Your success depends on a lot of variables interacting to hook the right readers. For example, you can target readers who like particular authors, who live in different countries, and buy from different vendors (e.g. Apple, Amazon, Kobo). You can vary your price-per-click bid rate, and the price of your book. You can advertise on different days of the week, and you can choose to release to spend your money quickly or slowly. And of course, you have to design an ad that will seduce those eyeballs. The ad on the left has been one of my most successful.
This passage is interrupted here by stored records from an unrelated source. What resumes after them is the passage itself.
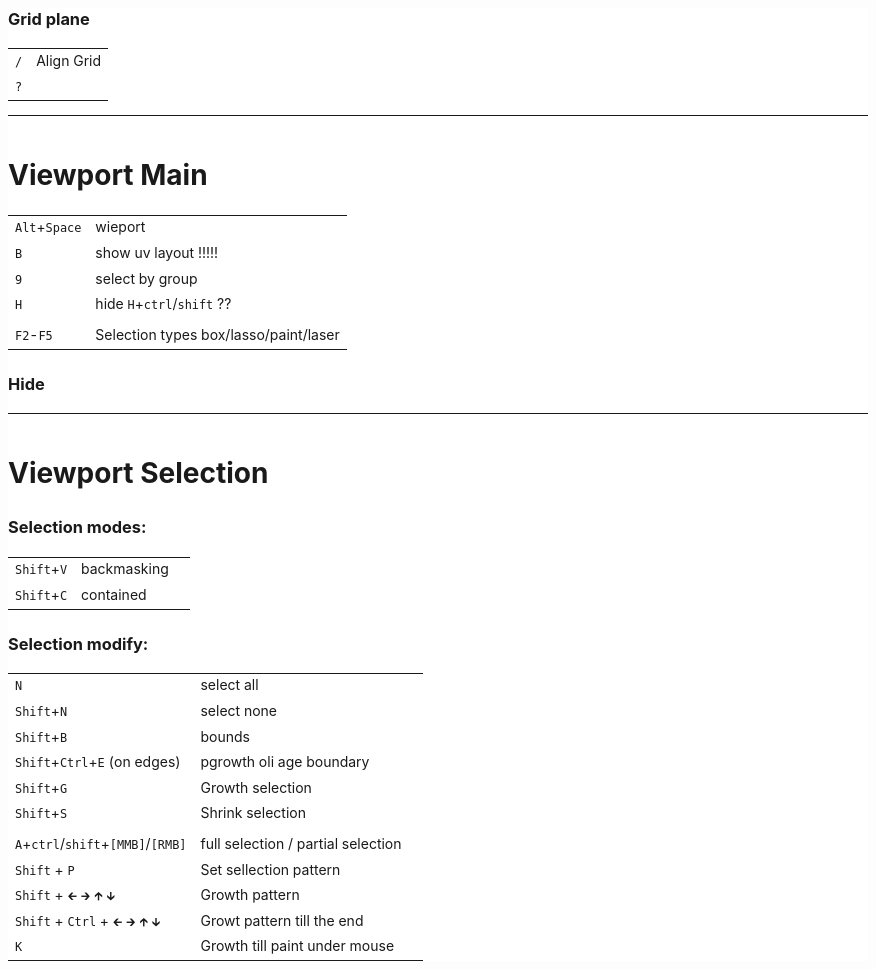 ### Grid plane

|||
|-|-|
`/` | Align Grid   
`?`  |


----



# Viewport Main

|||
|-|-|
`Alt`+`Space` |  wieport  
`B` | show uv layout !!!!!
`9` | select by group
`H` |  hide `H`+`ctrl`/`shift`   ??
||
`F2`-`F5` | Selection types box/lasso/paint/laser  


### Hide


----


# Viewport Selection

### Selection modes:  

||||
|-|-|-|
`Shift`+`V` | backmasking    
`Shift`+`C` | contained  

### Selection modify:  

||||
|-|-|-|
`N` | select all  
`Shift`+`N` | select none  
`Shift`+`B` | bounds   
`Shift`+`Ctrl`+`E` (on edges)| pgrowth oli age boundary  
`Shift`+`G` | Growth selection  
`Shift`+`S` | Shrink selection  
||
`A`+`ctrl`/`shift`+`[MMB]`/`[RMB]` | full selection / partial selection    
`Shift` + `P` | Set sellection pattern  
`Shift` + `🡰` `🡲` `🡱` `🡳` | Growth pattern  
`Shift` + `Ctrl` + `🡰` `🡲` `🡱` `🡳` | Growt pattern till the end  
`K` | Growth till paint under mouse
There are lots of whizz-bang guides on how to get the most out of online ads (even entire courses!), but the take-away message is that you must test multiple versions of ads to find the optimum combination of variables.
As a former academic who has crunched a lot of slippery data (my field is linguistics), this kind of testing looks very complicated; there are so many variables. It is made more difficult for a small player like me investing an average $10 a test because the scale of results is too small to be statistically reliable. For example, why was the clickthrough rate for Apple and Kobo higher this Friday than Thursday, but lower for Amazon? (See the graph at the top of this post.) If I invested $10,000 rather than $10, I’d be much more confident in the results.
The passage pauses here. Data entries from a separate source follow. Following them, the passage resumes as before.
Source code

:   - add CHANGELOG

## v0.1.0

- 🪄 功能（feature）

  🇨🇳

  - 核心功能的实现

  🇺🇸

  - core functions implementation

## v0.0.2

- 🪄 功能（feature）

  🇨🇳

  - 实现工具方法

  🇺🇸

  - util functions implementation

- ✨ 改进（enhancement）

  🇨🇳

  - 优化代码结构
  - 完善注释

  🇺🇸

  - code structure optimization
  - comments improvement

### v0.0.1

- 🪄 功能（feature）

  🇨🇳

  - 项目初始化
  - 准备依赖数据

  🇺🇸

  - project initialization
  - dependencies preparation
So where to? Short of running hundreds of small A/B tests or performing a factor analysis on a $10,000 test, I’m falling back on the approach I used as a linguistics academic when I operated in the grey zone between qualitative and quantitative data: (a) Start with a rough working hypothesis (b) gradually modify the hypothesis as new data comes in, (c) test the modified hypothesis. In practice this has entailed about ten tests so far.
And what have I Iearned? Well, here are some trends, but bear in mind that context is everything: I’m a ‘mature’ male Australian hybrid author writing quirky espionage fiction, and psychological and satirical thrillers, not a young female American author of time travel shape-shifter romance.
AD DESIGN: A quote from a review works better than a summary of the plot.
REGION: Australia (and to an extent Canada) are less competitive than the US and UK.
VENDOR: Apple and Kobo sell as well as Amazon in Australia.
WEEKDAY: Weekend ads may do less well than weekday ads.
AUTHOR: Readers of Daniel Silva like my books.
Remember these are trends based on small stats, not firm conclusions.
The outlook? I’m getting close to a return on my investment on my ads. I’m planning to run my best ad with a bigger investment, but to test some variations with a simultaneous low-cost ad.
I’d be fascinated to hear from other authors who are treading the same path.